ESR chief executive Dr Keith McLea said the development of a universal flu vaccine could save millions of lives around the world.
‘‘There are huge implications for the design of a more broadly-reactive and longer-lasting vaccine.’’
The research will follow 600 children in the Wellington, Hutt Valley and Porirua areas over the first seven years of their life. The study will be done in conjunction with others in Los Angeles and Nicaragua’s capital, Managua.
The seven-year research award gave credit to the country’s influenza research to date, McLea said.
The first participant is newborn Liam, of Wainuiomata, and his mother Abi McCarthy said she was excited to be a part of the study.
As a midwife herself, McCarthy said she’d always been interested in how the flu could affect a baby. ‘‘It’s going to be really beneficial if we can find a universal vaccine. It’s going to benefit a lot of people, and it’s going to have benefits worldwide.’’
McCarthy was sick with the flu while pregnant with Liam, and at the time she didn’t realise just how bad her illness was.
Looking back, she saw how serious it could have been, and that was scary, McCarthy said. ‘‘There were a lot of conversations about how sick I was, even though I was immunised.’’

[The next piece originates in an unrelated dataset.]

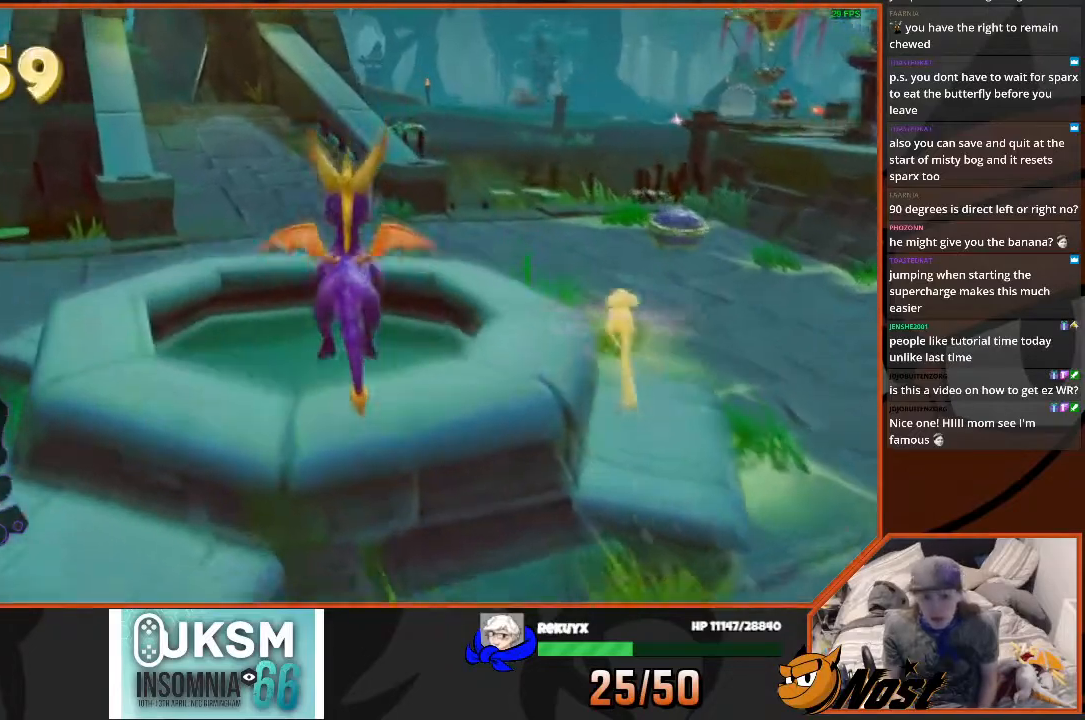
{"buttons": [], "left_stick": "center", "right_stick": "center", "events": [[100, "left_stick", "center"], [167, "right_stick", "right"], [300, "left_stick", "up-right"], [334, "right_stick", "center"], [467, "left_stick", "center"]]}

To be involved and a part of the solution for influenza was important and a good opportunity, she added.
The New Zealand project, to be known as the WellKiwis Study, is being led by Dr Sue Huang, of ESR.
‘‘Unravelling the codes of this childhood imprinting may allow us to identify those factors which are critical to immune protection’’, Huang said.
ESR was looking for a universal vaccine that could be administered much less frequently, perhaps once in three to five years or even longer, she said.
ESR will begin recruiting 200 newborn babies and their birth mothers for the study from this month.